Мне, например, несколько секунд показывали парадный портрет тогдашнего Смотрителя, Никколо Третьего, а затем я должен был описать его во всех подробностях – от черной маски на лице до крохотных рубинов в ошейнике придворной собаки. Если я не ошибался в своем отчете ни разу, меня могли спросить, например, про форму мазков, которыми написаны канделябры золотой люстры.
К счастью, я проходил подобные проверки без особых трудностей – к визуализации у меня определенно был талант, и первые упражнения по ее развитию начались еще в «Птице».
Мои успехи в математике и физике оказались скромнее. Я писал неплохие сочинения по литературе, но учитель словесности отмечал в них «бедность слога и боязнь актуального высказывания» (до сих пор не понимаю, что имел в виду этот трогательный поэт-неудачник, полный желчи, так и не алхимизировавшейся в чернила).
Еще я неплохо рисовал, но меня бесили темы, задаваемые на уроках – изобразить капитель колонны, голову мраморной женщины, в подробностях перерисовать карандашом древний масляный пейзаж (оригинал убирали, дав мне посмотреть на него пару секунд, из чего я делал вывод, что меня продолжают натаскивать в визуализации).
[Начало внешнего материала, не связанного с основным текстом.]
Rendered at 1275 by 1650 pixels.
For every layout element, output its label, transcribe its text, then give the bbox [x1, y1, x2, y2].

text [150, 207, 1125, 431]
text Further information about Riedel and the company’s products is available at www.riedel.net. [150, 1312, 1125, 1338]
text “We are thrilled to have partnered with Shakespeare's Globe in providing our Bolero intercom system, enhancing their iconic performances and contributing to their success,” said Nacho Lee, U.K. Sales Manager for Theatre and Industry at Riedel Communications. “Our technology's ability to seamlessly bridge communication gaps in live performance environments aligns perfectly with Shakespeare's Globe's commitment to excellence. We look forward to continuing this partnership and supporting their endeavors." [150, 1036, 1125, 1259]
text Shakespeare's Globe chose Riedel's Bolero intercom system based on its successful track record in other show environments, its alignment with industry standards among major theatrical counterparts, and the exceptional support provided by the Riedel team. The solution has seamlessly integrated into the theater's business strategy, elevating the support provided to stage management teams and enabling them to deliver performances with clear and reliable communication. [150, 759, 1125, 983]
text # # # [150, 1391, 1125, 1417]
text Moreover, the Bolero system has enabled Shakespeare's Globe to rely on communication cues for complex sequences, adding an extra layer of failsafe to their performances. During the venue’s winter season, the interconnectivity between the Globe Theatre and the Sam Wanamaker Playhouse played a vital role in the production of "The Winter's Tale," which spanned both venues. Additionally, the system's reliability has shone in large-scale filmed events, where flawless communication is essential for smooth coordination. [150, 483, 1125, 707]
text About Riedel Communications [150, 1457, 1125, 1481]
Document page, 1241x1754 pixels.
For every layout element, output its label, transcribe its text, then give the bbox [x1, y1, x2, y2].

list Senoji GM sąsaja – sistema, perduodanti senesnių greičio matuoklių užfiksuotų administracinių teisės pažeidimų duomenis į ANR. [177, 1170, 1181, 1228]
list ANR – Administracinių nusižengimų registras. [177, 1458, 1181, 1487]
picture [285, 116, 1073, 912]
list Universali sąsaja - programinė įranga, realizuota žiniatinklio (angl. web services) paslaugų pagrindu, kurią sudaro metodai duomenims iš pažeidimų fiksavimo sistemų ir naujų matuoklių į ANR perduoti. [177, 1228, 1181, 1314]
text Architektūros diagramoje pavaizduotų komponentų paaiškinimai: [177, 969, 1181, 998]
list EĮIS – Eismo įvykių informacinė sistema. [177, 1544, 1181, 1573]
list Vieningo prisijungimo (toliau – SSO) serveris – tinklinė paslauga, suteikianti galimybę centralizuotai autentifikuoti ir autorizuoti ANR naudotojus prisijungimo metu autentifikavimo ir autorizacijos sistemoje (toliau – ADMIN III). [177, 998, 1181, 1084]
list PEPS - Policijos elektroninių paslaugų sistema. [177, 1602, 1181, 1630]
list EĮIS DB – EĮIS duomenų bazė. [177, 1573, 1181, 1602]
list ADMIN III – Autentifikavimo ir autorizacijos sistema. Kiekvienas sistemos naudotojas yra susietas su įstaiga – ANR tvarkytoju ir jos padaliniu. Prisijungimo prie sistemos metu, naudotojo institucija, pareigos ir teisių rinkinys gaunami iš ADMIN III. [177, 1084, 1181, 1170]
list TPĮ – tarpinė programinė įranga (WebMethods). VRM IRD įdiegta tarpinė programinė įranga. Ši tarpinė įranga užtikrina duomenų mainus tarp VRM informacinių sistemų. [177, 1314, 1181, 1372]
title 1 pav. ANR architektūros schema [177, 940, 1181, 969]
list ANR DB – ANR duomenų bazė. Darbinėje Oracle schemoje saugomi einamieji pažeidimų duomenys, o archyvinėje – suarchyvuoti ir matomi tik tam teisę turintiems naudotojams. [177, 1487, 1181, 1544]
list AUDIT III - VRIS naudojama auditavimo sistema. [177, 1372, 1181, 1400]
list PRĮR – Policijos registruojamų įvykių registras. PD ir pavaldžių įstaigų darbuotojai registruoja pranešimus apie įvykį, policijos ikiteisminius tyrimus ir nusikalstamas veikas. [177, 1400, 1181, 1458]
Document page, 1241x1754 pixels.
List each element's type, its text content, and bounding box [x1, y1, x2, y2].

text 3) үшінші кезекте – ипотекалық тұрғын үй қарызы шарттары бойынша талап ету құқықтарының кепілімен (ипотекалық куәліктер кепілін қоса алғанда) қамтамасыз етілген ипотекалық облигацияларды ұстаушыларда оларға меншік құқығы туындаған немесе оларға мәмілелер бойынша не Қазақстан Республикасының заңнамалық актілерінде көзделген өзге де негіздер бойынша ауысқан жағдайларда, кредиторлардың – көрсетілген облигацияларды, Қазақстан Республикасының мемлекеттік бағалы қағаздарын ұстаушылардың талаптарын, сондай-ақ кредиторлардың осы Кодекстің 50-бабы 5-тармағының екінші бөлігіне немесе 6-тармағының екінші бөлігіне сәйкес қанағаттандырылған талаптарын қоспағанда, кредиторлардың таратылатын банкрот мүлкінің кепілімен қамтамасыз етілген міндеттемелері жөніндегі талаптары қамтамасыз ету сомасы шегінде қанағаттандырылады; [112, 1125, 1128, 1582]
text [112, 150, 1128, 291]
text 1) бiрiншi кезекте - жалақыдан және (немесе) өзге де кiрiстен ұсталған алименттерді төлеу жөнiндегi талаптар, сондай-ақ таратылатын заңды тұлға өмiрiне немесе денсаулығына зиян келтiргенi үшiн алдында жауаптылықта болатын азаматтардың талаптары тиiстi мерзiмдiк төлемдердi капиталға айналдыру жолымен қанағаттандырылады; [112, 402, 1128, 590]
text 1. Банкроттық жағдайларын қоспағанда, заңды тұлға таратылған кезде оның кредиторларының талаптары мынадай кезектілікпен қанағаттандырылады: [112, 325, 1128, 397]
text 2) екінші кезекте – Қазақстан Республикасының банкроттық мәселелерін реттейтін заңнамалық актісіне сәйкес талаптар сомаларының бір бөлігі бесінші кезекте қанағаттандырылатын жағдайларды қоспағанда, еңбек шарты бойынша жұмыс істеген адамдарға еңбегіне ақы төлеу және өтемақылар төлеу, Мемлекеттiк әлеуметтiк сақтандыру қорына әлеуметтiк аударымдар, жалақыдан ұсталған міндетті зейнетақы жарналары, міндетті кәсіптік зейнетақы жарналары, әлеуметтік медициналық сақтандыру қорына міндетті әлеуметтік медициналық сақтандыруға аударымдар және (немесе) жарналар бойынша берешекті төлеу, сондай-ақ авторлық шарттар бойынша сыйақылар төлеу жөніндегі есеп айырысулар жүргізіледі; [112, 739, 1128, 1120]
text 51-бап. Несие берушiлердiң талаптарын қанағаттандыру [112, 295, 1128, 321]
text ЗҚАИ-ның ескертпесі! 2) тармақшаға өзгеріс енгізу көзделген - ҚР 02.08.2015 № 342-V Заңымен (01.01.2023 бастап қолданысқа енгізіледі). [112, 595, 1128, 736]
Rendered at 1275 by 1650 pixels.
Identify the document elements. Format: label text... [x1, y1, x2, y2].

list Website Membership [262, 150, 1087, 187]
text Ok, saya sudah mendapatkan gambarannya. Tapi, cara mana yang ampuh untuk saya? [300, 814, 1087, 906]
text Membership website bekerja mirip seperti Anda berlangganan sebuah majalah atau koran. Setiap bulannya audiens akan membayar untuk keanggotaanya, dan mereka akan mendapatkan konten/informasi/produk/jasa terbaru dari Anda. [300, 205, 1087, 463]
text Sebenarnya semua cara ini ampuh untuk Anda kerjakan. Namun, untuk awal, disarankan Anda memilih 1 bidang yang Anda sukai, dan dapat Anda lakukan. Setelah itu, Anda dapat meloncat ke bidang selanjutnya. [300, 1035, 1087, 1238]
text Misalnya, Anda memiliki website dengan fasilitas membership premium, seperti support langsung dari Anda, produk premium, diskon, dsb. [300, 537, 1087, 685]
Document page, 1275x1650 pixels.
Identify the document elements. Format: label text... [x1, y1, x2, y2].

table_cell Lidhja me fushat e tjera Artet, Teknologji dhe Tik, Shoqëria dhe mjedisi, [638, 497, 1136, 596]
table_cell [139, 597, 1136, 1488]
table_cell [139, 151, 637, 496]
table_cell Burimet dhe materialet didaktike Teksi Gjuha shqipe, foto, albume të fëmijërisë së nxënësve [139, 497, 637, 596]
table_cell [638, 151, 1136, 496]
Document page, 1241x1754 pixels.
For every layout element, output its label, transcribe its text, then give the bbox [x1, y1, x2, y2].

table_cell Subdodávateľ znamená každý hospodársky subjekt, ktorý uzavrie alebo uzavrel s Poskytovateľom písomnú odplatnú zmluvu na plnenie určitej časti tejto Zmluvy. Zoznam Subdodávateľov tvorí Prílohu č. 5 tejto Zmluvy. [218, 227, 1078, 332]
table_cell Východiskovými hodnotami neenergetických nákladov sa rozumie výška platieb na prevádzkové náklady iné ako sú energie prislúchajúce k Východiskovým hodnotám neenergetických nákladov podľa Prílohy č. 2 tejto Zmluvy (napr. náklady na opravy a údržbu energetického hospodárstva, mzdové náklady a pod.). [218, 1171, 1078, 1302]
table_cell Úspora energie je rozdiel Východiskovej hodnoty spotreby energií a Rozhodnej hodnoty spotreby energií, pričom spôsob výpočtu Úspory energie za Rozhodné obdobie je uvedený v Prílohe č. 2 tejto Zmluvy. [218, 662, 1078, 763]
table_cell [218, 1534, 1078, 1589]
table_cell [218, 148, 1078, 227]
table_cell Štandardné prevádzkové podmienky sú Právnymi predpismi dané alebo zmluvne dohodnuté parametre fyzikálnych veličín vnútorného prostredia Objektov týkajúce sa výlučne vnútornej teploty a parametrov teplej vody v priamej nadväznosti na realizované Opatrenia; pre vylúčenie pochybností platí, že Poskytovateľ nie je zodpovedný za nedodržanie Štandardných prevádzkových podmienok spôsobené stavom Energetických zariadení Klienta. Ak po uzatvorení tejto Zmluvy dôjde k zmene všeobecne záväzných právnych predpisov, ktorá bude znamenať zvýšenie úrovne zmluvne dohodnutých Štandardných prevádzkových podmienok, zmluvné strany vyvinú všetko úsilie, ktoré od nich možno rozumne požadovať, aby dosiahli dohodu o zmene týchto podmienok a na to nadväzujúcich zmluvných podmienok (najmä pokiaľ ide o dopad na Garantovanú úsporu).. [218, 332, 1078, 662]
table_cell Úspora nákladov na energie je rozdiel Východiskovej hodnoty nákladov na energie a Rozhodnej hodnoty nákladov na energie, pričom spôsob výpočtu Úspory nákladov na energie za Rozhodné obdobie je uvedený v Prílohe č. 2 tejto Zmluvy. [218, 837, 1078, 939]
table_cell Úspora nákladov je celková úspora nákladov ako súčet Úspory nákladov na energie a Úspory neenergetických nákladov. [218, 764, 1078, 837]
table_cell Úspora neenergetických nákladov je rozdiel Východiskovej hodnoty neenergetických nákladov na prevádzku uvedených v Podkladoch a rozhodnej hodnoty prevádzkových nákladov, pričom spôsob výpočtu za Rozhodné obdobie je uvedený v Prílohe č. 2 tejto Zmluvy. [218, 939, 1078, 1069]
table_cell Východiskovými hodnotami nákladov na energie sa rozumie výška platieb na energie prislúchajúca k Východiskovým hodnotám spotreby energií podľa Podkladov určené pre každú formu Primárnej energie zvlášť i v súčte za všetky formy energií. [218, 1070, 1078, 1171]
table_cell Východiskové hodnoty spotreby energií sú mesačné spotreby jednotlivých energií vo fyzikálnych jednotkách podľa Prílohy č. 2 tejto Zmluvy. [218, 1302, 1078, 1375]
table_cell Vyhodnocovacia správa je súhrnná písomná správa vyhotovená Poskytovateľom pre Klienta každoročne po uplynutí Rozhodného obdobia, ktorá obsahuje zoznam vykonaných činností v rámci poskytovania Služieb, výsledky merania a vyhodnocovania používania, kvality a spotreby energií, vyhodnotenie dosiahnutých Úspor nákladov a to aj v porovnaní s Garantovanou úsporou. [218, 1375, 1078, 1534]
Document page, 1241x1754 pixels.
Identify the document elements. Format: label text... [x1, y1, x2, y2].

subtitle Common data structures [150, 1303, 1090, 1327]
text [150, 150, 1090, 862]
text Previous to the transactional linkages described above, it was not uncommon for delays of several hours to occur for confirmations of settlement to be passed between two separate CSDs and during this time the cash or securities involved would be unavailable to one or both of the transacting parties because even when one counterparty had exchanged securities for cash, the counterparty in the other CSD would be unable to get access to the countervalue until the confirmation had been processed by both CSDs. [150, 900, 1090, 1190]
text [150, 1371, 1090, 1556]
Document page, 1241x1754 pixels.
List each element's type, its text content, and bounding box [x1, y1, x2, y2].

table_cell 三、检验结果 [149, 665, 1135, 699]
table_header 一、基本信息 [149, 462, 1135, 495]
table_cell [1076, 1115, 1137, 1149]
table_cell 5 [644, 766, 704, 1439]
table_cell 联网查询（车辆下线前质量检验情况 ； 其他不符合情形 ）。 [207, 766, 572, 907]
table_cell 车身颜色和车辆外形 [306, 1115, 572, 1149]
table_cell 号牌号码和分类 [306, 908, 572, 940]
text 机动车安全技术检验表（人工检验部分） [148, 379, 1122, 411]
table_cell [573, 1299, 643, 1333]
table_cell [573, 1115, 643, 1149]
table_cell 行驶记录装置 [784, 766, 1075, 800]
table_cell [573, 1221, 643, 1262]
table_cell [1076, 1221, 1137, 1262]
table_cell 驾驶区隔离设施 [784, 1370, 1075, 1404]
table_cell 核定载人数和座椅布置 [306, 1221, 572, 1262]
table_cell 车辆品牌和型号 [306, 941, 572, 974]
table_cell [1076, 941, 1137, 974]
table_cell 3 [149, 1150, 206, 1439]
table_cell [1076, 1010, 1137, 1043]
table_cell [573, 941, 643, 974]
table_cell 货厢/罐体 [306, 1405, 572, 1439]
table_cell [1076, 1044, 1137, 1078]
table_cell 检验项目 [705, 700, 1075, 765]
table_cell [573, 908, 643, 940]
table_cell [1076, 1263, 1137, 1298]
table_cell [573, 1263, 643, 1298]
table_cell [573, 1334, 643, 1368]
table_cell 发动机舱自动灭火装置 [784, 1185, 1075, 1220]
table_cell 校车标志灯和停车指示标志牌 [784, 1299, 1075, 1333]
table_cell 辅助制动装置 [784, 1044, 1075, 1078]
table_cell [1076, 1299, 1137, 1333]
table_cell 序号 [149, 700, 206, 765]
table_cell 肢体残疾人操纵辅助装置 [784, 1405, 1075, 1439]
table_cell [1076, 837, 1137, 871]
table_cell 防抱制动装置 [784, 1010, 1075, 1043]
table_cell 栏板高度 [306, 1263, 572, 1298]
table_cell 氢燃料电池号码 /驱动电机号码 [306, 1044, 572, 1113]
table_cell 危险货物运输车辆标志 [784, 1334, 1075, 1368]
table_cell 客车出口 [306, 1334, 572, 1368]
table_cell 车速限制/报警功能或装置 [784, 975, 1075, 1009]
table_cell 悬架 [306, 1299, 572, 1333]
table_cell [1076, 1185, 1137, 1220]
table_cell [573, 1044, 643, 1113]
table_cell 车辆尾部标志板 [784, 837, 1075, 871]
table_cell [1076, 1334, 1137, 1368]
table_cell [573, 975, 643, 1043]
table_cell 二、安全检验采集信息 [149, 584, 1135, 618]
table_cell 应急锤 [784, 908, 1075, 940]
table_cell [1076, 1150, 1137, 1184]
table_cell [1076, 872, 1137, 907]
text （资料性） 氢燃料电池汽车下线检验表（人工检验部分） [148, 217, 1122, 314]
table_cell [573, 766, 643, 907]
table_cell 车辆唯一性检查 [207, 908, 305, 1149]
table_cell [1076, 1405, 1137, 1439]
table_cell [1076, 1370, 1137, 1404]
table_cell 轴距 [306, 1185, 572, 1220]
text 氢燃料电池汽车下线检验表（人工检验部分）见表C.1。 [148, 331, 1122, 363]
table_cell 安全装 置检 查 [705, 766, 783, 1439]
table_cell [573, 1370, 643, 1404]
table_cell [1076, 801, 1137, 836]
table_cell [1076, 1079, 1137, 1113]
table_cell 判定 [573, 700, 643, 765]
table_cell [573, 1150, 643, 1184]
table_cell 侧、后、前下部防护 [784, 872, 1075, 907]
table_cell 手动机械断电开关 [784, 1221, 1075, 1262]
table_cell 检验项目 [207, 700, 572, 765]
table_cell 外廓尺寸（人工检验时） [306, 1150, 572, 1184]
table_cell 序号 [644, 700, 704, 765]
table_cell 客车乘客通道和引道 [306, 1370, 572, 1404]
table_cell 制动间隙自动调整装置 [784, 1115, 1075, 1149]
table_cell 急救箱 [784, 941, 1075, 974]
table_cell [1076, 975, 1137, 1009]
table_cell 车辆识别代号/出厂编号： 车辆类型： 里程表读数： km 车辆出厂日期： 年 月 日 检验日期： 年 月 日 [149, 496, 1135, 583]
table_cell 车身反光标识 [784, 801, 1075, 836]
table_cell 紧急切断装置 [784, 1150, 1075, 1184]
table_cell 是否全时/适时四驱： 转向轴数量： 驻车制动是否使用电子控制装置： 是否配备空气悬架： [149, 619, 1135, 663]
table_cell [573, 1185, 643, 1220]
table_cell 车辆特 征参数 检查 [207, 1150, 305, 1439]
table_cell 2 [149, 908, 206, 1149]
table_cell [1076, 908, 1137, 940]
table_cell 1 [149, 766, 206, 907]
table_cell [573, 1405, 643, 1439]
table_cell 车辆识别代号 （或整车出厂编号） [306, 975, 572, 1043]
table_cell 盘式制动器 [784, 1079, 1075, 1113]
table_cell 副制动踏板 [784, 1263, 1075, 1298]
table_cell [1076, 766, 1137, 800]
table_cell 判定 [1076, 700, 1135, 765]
Это, конечно, дало результаты. Эклектичные символы Единого Культа становились объектом моей концентрации лишь на время экзаменов – зато к концу своего обучения я так развил свой дар, что мог закрыть от скуки глаза, вспомнить любую красивую девушку, и она оставалась со мной наедине столько, сколько я хотел. Товарищи не верили и завидовали – им для стимуляции воображения нужны были фотографии и рисунки.
В двадцать два года я закончил наконец вторую школу (еще много лет после этого стандартный ночной кошмар об экзамене, к которому я не готов, происходил в ее длинных сводчатых коридорах).
И вот за мной приехали четыре фельдъегеря в красных камилавках, посадили меня в комфортабельнейшую карету (в ней, правда, было что-то от одиночной клетки для сумасшедшего, обитой изнутри мягким) – и повезли в столицу, велев каяться, не теряя времени.
Что ждет теперь? Счастье? Или, может быть… смерть? Не принесут ли меня в жертву во время какого-нибудь жуткого ритуала, настолько секретного, что я о нем никогда даже не слышал?
Добравшись в своих мыслях до этого места, я понял – покаяние закончено. Как мало я успел нагрешить, подумал я с усмешкой, гожусь на роль агнца.
Фельдъегери волновались зря. Мы еще не добрались до станции воздушной почты.
Если покаяние было успешным, Ангелы посылают кающемуся знак, и на него нисходит глубокий сон. Так случилось и со мной – я заснул сладко и беспробудно, и не заметил толком, как меня перенесли из кареты в почтовый монгольфьер, летевший в Михайловский замок: мне только запомнился длинный коридор, по которому меня волокли.
Когда я проснулся, в ободранной кабине монгольфьера не было никаких фельдъегерей, а одни тюки с почтой: возможно, мои грозные сопровождающие требовались на тот случай, если из меня при покаянии начнут исходить бесы… Но я не додумал эту мысль: в окошке уже видна была кордегардия Михайловского замка – и его сверкающие башенки, озаренные утренним солнцем, трепещущие разноцветными флагами… Мы снижались.